Copy out the lines of the records that begin at the line containing "Camera spec: lens" and stop after the line containing "768.0], [0, 0, 1]] dist [-0.011552, 0.007905]", leaving the pictures out of your copy.

___ RAW DATA ___

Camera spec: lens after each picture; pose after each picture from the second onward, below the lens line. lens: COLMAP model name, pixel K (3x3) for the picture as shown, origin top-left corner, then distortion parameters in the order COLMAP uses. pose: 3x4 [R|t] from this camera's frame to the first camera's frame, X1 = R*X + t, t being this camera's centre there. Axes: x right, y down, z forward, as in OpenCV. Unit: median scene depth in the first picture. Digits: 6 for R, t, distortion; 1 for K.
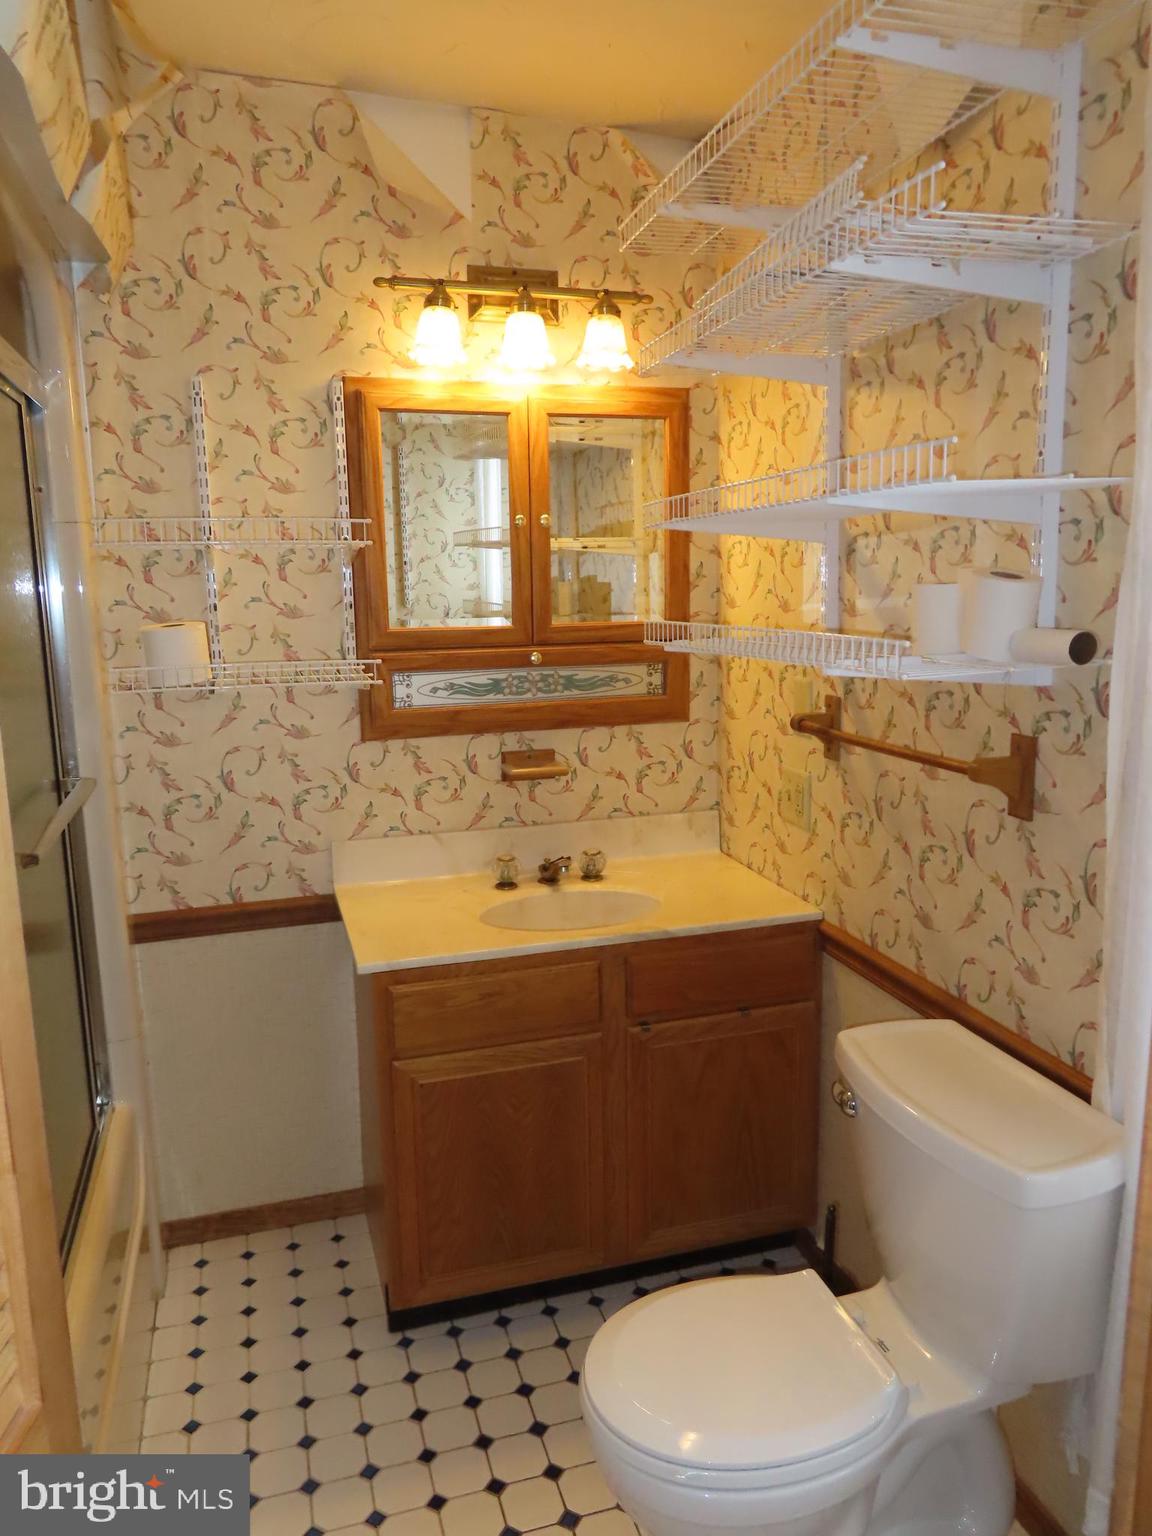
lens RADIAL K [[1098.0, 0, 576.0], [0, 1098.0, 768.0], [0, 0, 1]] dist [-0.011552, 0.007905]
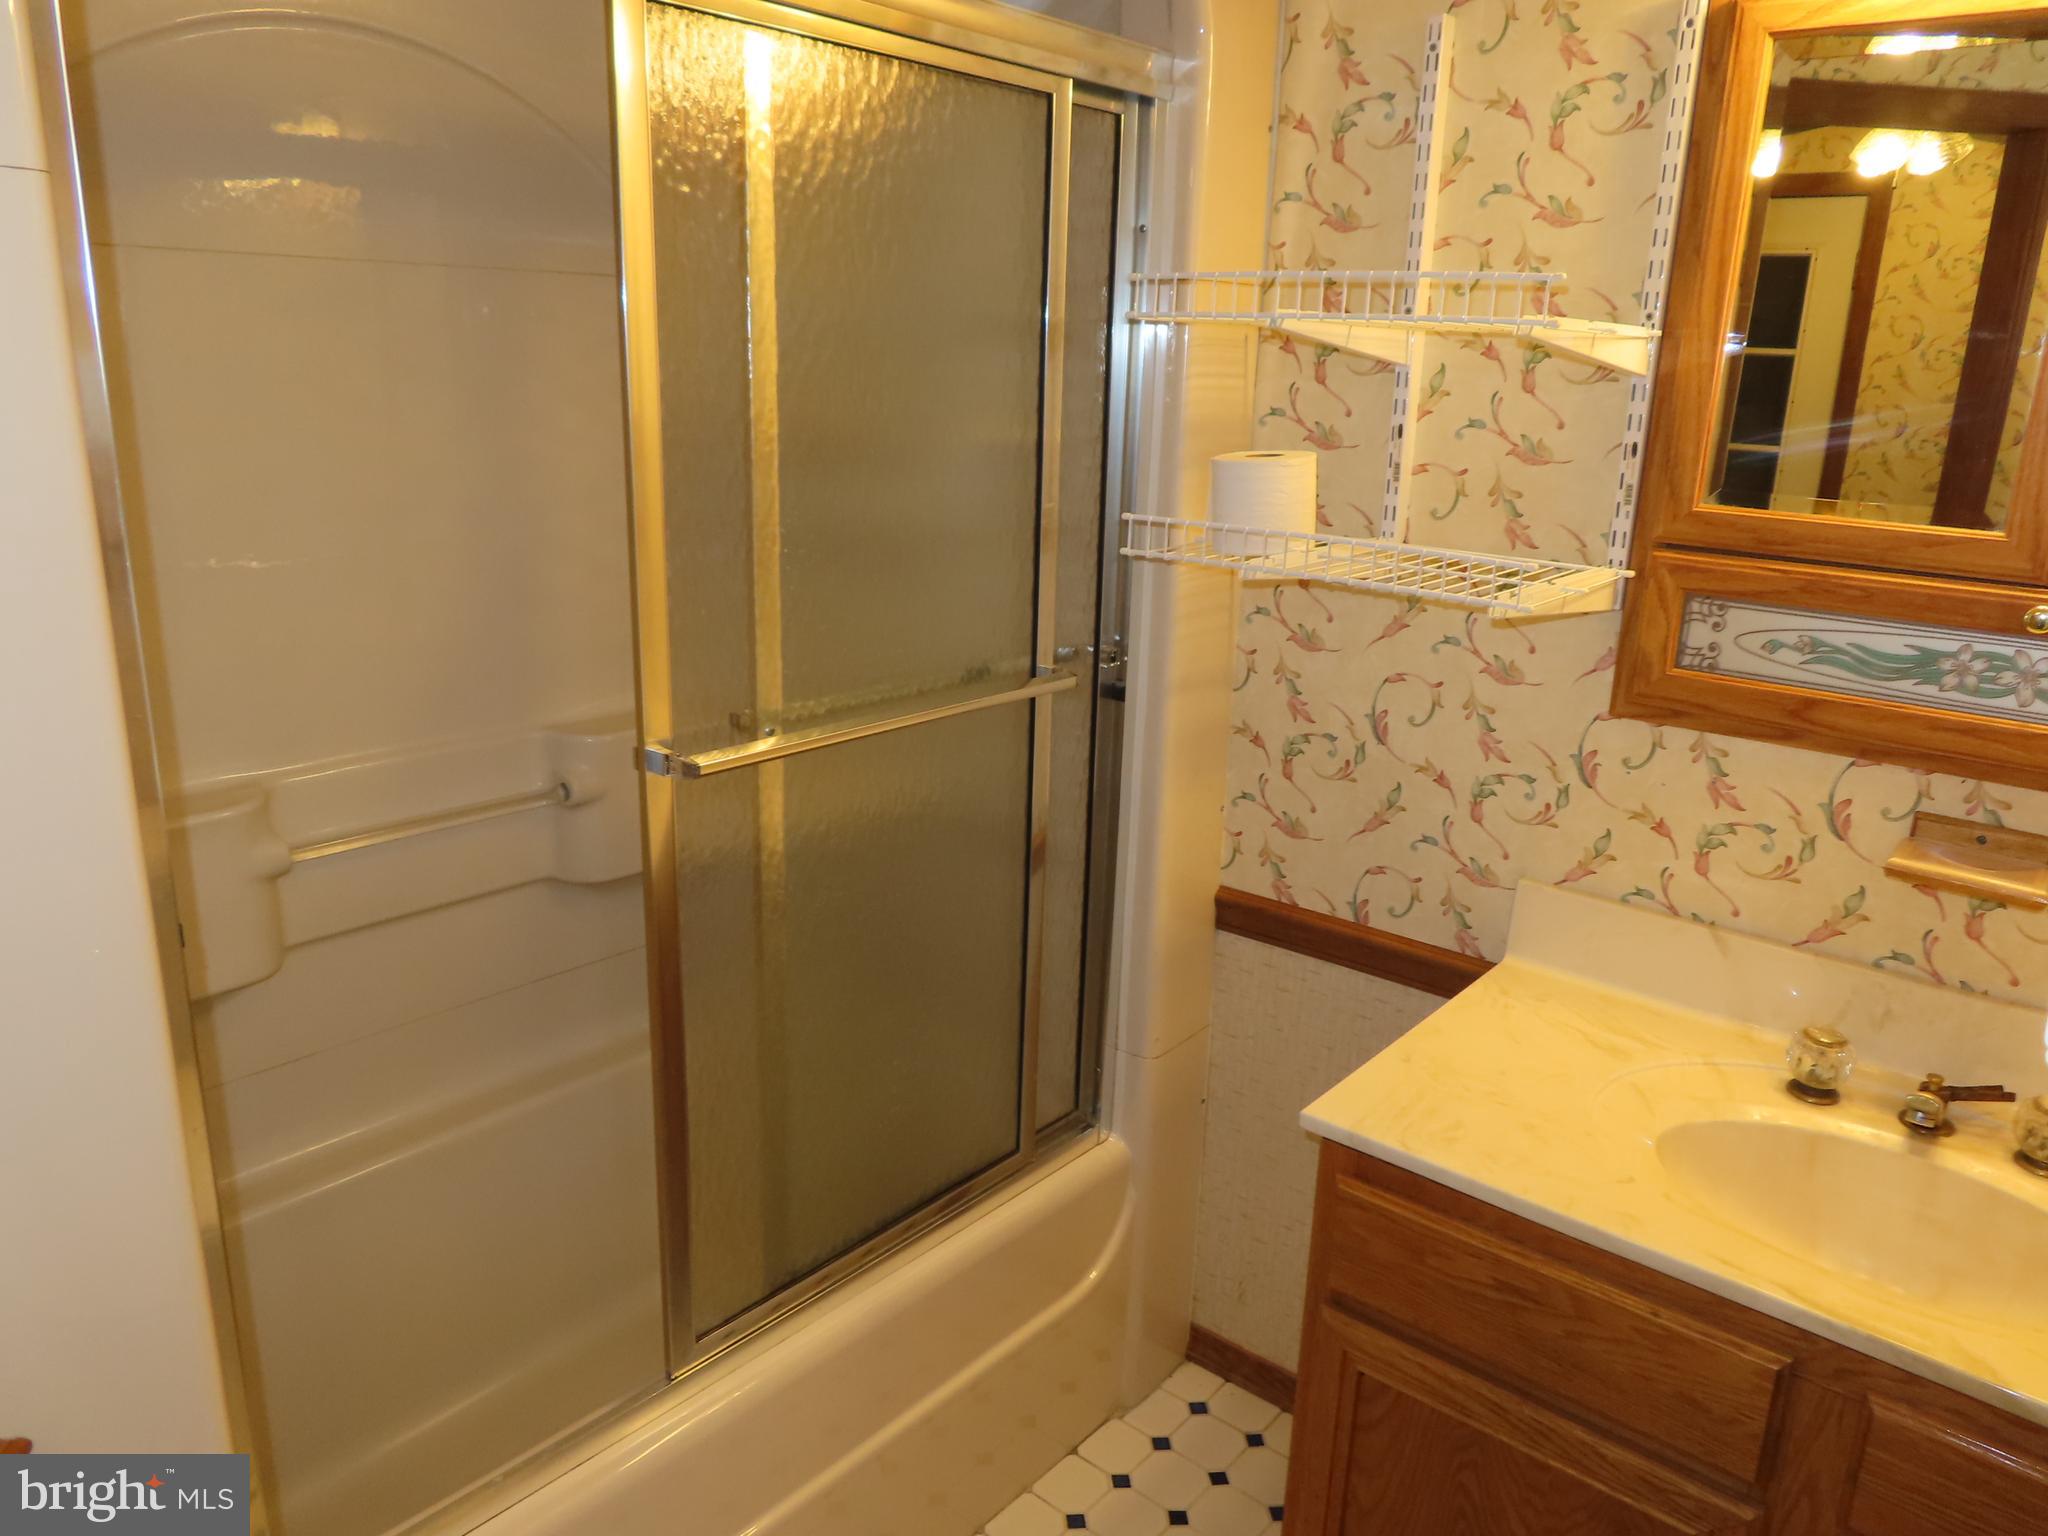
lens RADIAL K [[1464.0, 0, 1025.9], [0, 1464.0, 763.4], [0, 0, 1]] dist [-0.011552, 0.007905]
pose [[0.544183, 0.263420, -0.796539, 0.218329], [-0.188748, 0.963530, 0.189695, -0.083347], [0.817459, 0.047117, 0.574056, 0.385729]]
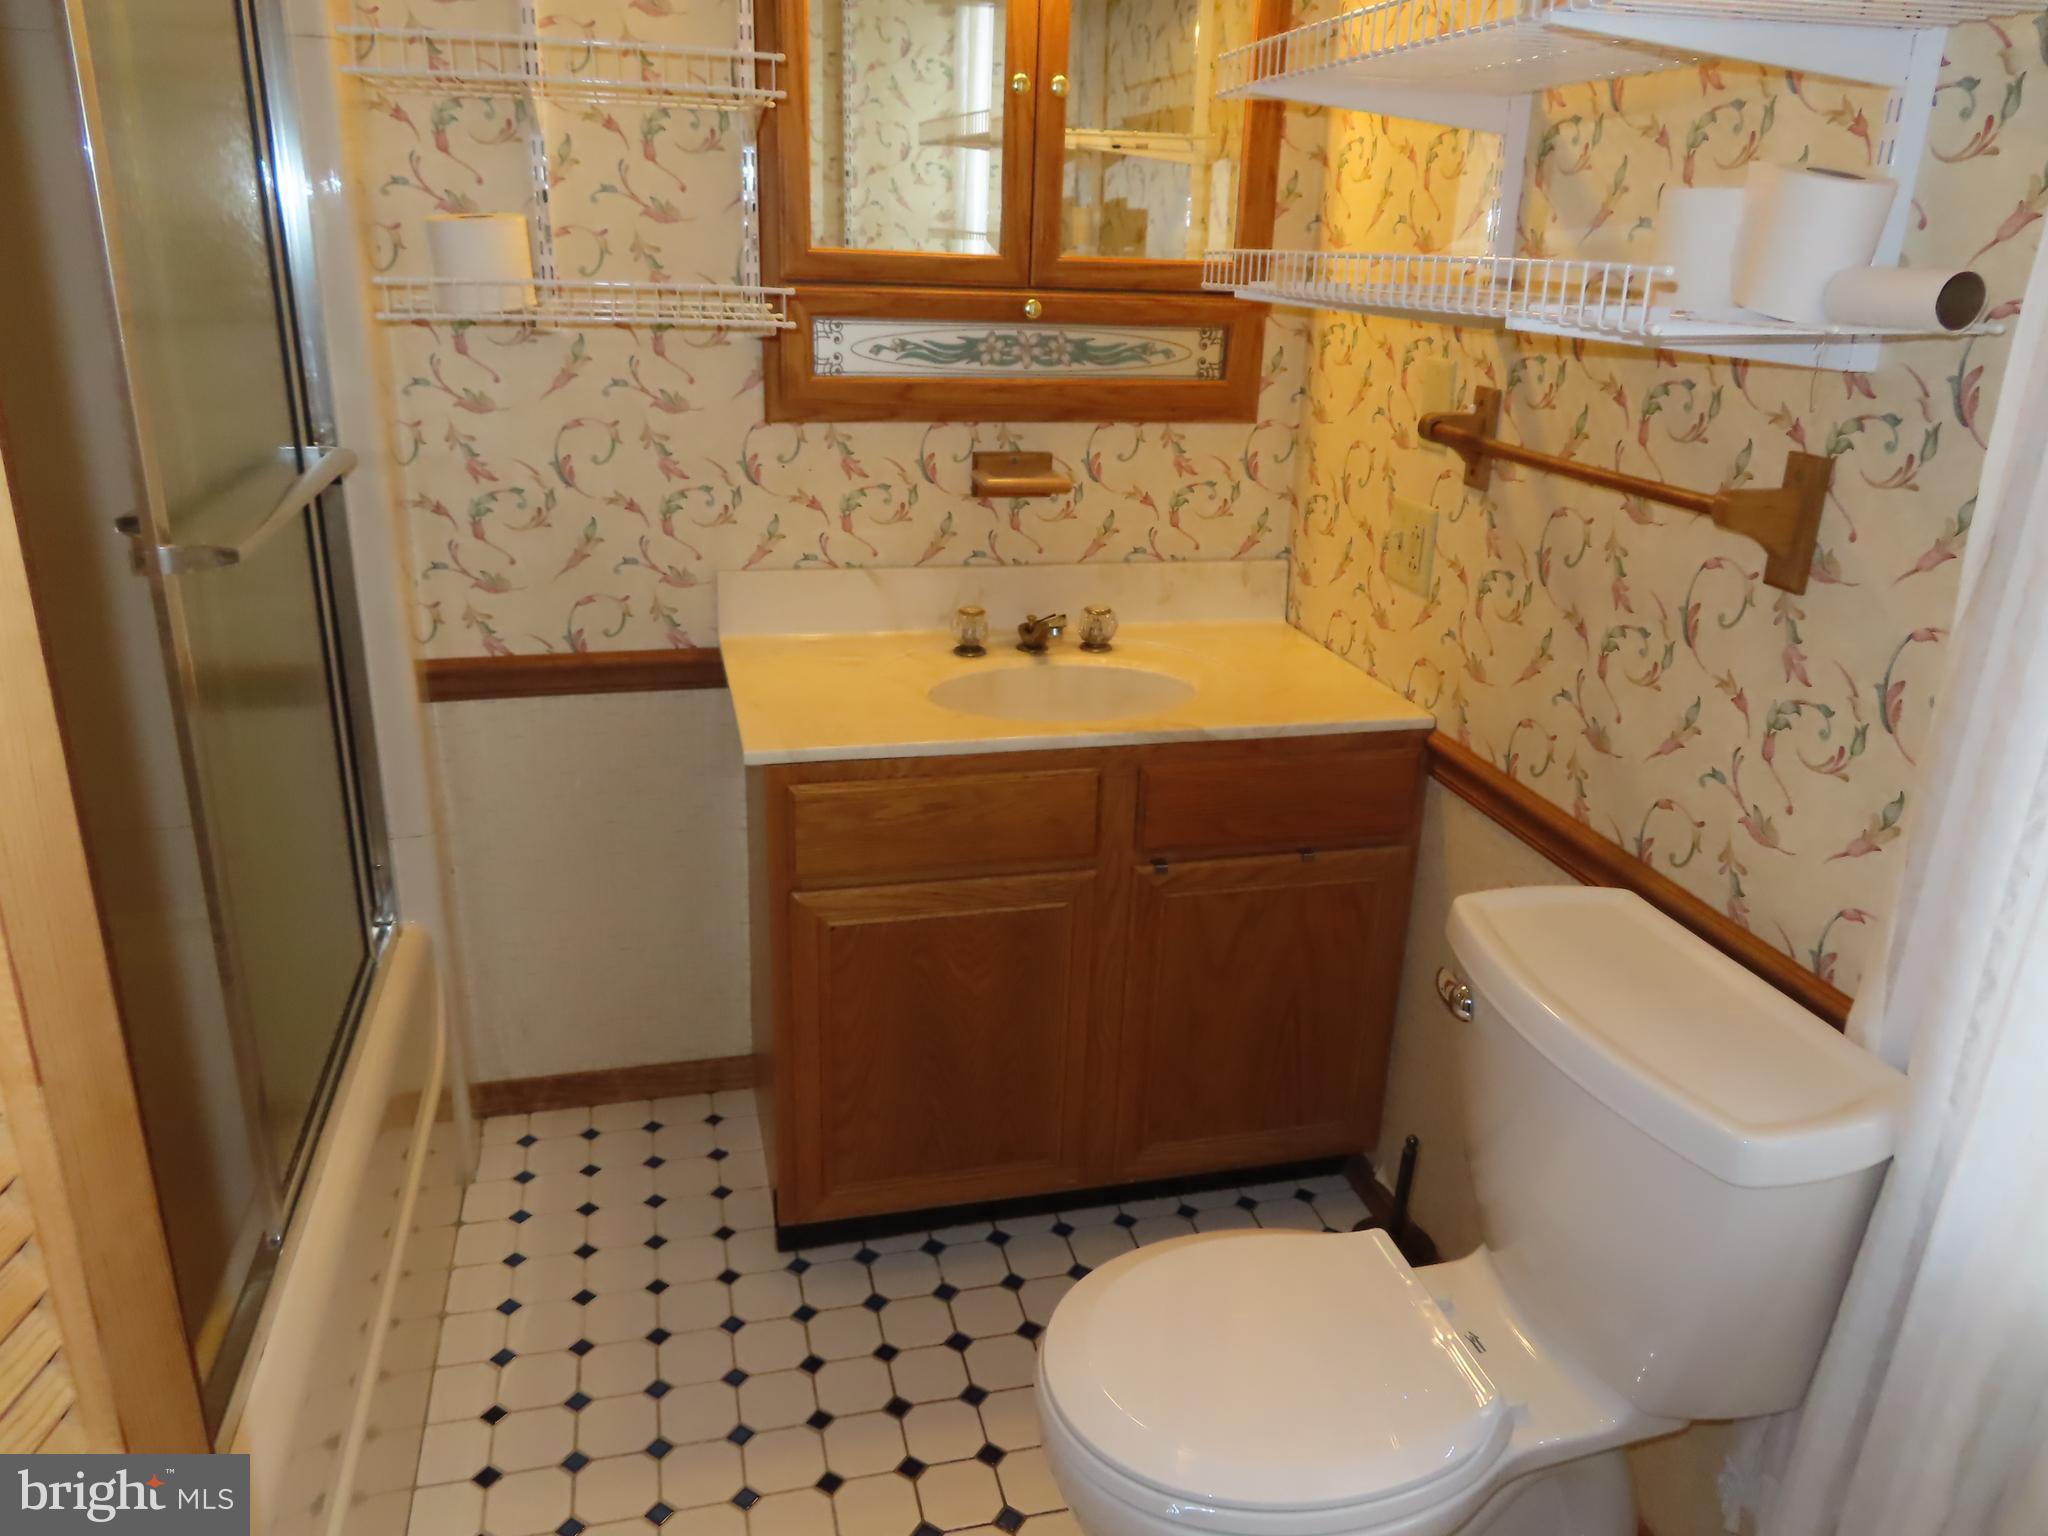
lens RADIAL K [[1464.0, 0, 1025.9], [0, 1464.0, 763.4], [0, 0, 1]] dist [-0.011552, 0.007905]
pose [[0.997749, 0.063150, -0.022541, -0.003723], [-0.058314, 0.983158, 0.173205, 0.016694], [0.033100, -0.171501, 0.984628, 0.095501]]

___
___ RAW DATA ___

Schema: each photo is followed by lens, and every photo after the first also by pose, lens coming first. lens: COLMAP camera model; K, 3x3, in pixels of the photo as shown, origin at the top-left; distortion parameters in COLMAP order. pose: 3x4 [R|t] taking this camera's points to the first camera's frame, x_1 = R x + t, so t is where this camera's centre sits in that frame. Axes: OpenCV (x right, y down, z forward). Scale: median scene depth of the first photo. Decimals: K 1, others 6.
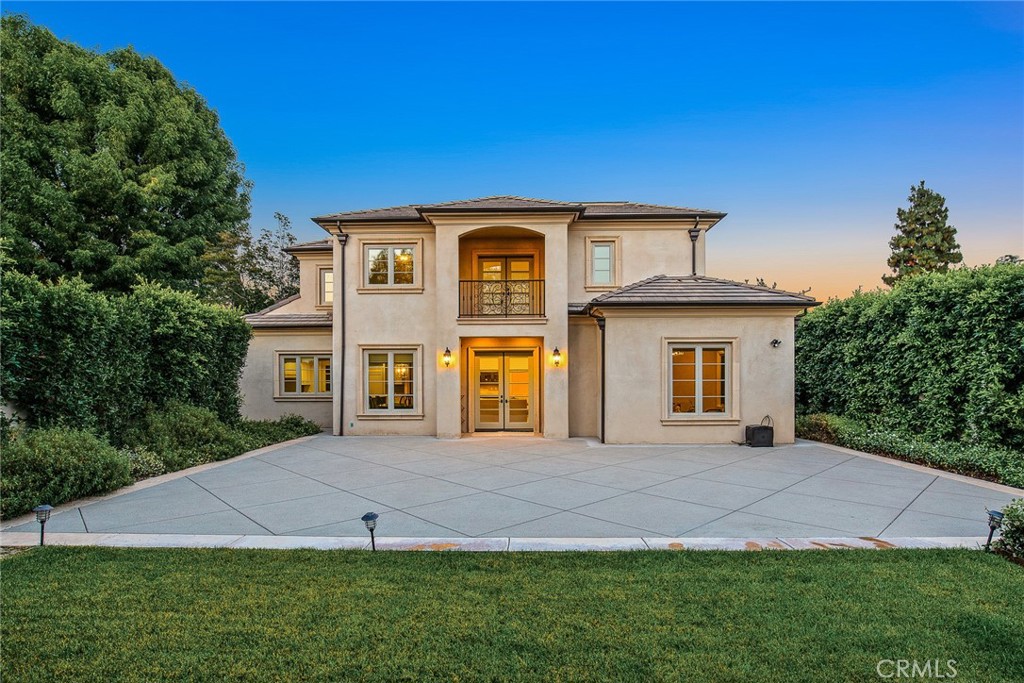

___

* [ANSWER TO THE PROBLEM]
Camera spec: lens after each picture; pose after each picture from the second onward, below the lens line. lens: COLMAP model name, pixel K (3x3) for the picture as shown, origin top-left corner, then distortion parameters in the order COLMAP uses. pose: 3x4 [R|t] from this camera's frame to the first camera's frame, X1 = R*X + t, t being this camera's centre there. Axes: x right, y down, z forward, as in OpenCV. Unit: median scene depth in the first picture. Digits: 6 for R, t, distortion; 1 for K.
lens RADIAL K [[1098.0, 0, 576.0], [0, 1098.0, 768.0], [0, 0, 1]] dist [-0.011552, 0.007905]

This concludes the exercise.